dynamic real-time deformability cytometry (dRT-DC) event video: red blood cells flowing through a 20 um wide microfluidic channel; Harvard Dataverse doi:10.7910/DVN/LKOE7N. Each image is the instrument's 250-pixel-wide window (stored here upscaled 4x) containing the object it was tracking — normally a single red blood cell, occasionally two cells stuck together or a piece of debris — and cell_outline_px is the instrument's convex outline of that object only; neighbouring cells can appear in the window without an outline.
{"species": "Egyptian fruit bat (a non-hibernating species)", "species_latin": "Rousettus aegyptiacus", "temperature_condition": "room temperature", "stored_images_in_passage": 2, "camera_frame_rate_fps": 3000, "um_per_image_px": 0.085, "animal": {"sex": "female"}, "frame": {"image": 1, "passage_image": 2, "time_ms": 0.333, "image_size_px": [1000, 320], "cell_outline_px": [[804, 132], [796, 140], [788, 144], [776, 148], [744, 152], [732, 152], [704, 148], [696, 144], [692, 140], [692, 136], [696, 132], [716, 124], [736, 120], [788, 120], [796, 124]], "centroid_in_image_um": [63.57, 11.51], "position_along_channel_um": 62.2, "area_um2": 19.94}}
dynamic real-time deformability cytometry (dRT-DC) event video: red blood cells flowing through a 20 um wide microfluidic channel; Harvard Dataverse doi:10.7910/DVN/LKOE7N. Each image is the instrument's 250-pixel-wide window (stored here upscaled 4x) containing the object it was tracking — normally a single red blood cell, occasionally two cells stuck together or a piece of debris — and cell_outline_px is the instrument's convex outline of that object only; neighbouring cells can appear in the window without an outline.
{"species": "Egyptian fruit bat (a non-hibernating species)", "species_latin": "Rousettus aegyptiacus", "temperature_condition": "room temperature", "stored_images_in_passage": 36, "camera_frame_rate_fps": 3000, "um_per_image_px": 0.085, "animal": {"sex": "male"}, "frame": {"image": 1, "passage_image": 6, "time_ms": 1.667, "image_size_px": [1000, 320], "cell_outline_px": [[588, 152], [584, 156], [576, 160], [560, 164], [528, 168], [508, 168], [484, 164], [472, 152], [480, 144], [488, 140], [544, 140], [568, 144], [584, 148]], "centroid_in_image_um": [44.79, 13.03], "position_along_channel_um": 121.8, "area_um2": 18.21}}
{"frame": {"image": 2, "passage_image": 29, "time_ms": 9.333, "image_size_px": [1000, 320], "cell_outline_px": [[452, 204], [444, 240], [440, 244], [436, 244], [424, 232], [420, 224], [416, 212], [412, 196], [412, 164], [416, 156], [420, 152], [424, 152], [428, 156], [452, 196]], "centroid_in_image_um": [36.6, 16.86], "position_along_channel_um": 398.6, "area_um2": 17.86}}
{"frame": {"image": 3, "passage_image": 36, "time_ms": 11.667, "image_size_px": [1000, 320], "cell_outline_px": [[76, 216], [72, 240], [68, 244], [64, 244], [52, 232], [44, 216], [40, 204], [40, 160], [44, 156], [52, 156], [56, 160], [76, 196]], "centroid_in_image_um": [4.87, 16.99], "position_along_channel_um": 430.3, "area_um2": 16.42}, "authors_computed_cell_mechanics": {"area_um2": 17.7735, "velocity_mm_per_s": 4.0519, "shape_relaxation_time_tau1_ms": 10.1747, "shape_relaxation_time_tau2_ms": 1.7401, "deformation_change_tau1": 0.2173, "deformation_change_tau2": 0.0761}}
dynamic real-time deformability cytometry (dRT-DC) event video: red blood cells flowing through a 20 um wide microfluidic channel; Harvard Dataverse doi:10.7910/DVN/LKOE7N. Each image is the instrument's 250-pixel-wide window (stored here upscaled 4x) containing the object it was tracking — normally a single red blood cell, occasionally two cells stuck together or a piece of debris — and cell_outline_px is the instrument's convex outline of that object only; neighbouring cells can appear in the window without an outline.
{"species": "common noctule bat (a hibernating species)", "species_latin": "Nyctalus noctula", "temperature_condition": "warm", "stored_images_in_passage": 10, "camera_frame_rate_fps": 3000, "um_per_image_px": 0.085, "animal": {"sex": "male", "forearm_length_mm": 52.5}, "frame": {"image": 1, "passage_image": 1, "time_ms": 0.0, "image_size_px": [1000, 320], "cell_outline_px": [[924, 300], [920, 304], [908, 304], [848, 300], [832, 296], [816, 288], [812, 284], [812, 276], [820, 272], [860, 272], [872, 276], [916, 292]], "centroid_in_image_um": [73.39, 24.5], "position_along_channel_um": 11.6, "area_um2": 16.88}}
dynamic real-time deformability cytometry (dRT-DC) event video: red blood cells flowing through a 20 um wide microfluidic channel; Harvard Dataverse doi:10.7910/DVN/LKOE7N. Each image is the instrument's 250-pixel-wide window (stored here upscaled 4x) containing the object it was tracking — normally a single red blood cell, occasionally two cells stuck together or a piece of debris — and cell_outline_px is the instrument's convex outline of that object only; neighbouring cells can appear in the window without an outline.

* [GIVEN PROBLEM]: Your task is to extract all of the records exactly.

* [TASK ANSWER]:
dynamic real-time deformability cytometry (dRT-DC) event video: red blood cells flowing through a 20 um wide microfluidic channel; Harvard Dataverse doi:10.7910/DVN/LKOE7N. Each image is the instrument's 250-pixel-wide window (stored here upscaled 4x) containing the object it was tracking — normally a single red blood cell, occasionally two cells stuck together or a piece of debris — and cell_outline_px is the instrument's convex outline of that object only; neighbouring cells can appear in the window without an outline.
{"species": "Egyptian fruit bat (a non-hibernating species)", "species_latin": "Rousettus aegyptiacus", "temperature_condition": "room temperature", "stored_images_in_passage": 2, "camera_frame_rate_fps": 3000, "um_per_image_px": 0.085, "animal": {"sex": "female"}, "frame": {"image": 1, "passage_image": 2, "time_ms": 0.333, "image_size_px": [1000, 320], "cell_outline_px": [[804, 132], [796, 140], [788, 144], [776, 148], [744, 152], [732, 152], [704, 148], [696, 144], [692, 140], [692, 136], [696, 132], [716, 124], [736, 120], [788, 120], [796, 124]], "centroid_in_image_um": [63.57, 11.51], "position_along_channel_um": 62.2, "area_um2": 19.94}}
dynamic real-time deformability cytometry (dRT-DC) event video: red blood cells flowing through a 20 um wide microfluidic channel; Harvard Dataverse doi:10.7910/DVN/LKOE7N. Each image is the instrument's 250-pixel-wide window (stored here upscaled 4x) containing the object it was tracking — normally a single red blood cell, occasionally two cells stuck together or a piece of debris — and cell_outline_px is the instrument's convex outline of that object only; neighbouring cells can appear in the window without an outline.
{"species": "Egyptian fruit bat (a non-hibernating species)", "species_latin": "Rousettus aegyptiacus", "temperature_condition": "room temperature", "stored_images_in_passage": 36, "camera_frame_rate_fps": 3000, "um_per_image_px": 0.085, "animal": {"sex": "male"}, "frame": {"image": 1, "passage_image": 6, "time_ms": 1.667, "image_size_px": [1000, 320], "cell_outline_px": [[588, 152], [584, 156], [576, 160], [560, 164], [528, 168], [508, 168], [484, 164], [472, 152], [480, 144], [488, 140], [544, 140], [568, 144], [584, 148]], "centroid_in_image_um": [44.79, 13.03], "position_along_channel_um": 121.8, "area_um2": 18.21}}
{"frame": {"image": 2, "passage_image": 29, "time_ms": 9.333, "image_size_px": [1000, 320], "cell_outline_px": [[452, 204], [444, 240], [440, 244], [436, 244], [424, 232], [420, 224], [416, 212], [412, 196], [412, 164], [416, 156], [420, 152], [424, 152], [428, 156], [452, 196]], "centroid_in_image_um": [36.6, 16.86], "position_along_channel_um": 398.6, "area_um2": 17.86}}
{"frame": {"image": 3, "passage_image": 36, "time_ms": 11.667, "image_size_px": [1000, 320], "cell_outline_px": [[76, 216], [72, 240], [68, 244], [64, 244], [52, 232], [44, 216], [40, 204], [40, 160], [44, 156], [52, 156], [56, 160], [76, 196]], "centroid_in_image_um": [4.87, 16.99], "position_along_channel_um": 430.3, "area_um2": 16.42}, "authors_computed_cell_mechanics": {"area_um2": 17.7735, "velocity_mm_per_s": 4.0519, "shape_relaxation_time_tau1_ms": 10.1747, "shape_relaxation_time_tau2_ms": 1.7401, "deformation_change_tau1": 0.2173, "deformation_change_tau2": 0.0761}}
dynamic real-time deformability cytometry (dRT-DC) event video: red blood cells flowing through a 20 um wide microfluidic channel; Harvard Dataverse doi:10.7910/DVN/LKOE7N. Each image is the instrument's 250-pixel-wide window (stored here upscaled 4x) containing the object it was tracking — normally a single red blood cell, occasionally two cells stuck together or a piece of debris — and cell_outline_px is the instrument's convex outline of that object only; neighbouring cells can appear in the window without an outline.
{"species": "common noctule bat (a hibernating species)", "species_latin": "Nyctalus noctula", "temperature_condition": "warm", "stored_images_in_passage": 10, "camera_frame_rate_fps": 3000, "um_per_image_px": 0.085, "animal": {"sex": "male", "forearm_length_mm": 52.5}, "frame": {"image": 1, "passage_image": 1, "time_ms": 0.0, "image_size_px": [1000, 320], "cell_outline_px": [[924, 300], [920, 304], [908, 304], [848, 300], [832, 296], [816, 288], [812, 284], [812, 276], [820, 272], [860, 272], [872, 276], [916, 292]], "centroid_in_image_um": [73.39, 24.5], "position_along_channel_um": 11.6, "area_um2": 16.88}}
dynamic real-time deformability cytometry (dRT-DC) event video: red blood cells flowing through a 20 um wide microfluidic channel; Harvard Dataverse doi:10.7910/DVN/LKOE7N. Each image is the instrument's 250-pixel-wide window (stored here upscaled 4x) containing the object it was tracking — normally a single red blood cell, occasionally two cells stuck together or a piece of debris — and cell_outline_px is the instrument's convex outline of that object only; neighbouring cells can appear in the window without an outline.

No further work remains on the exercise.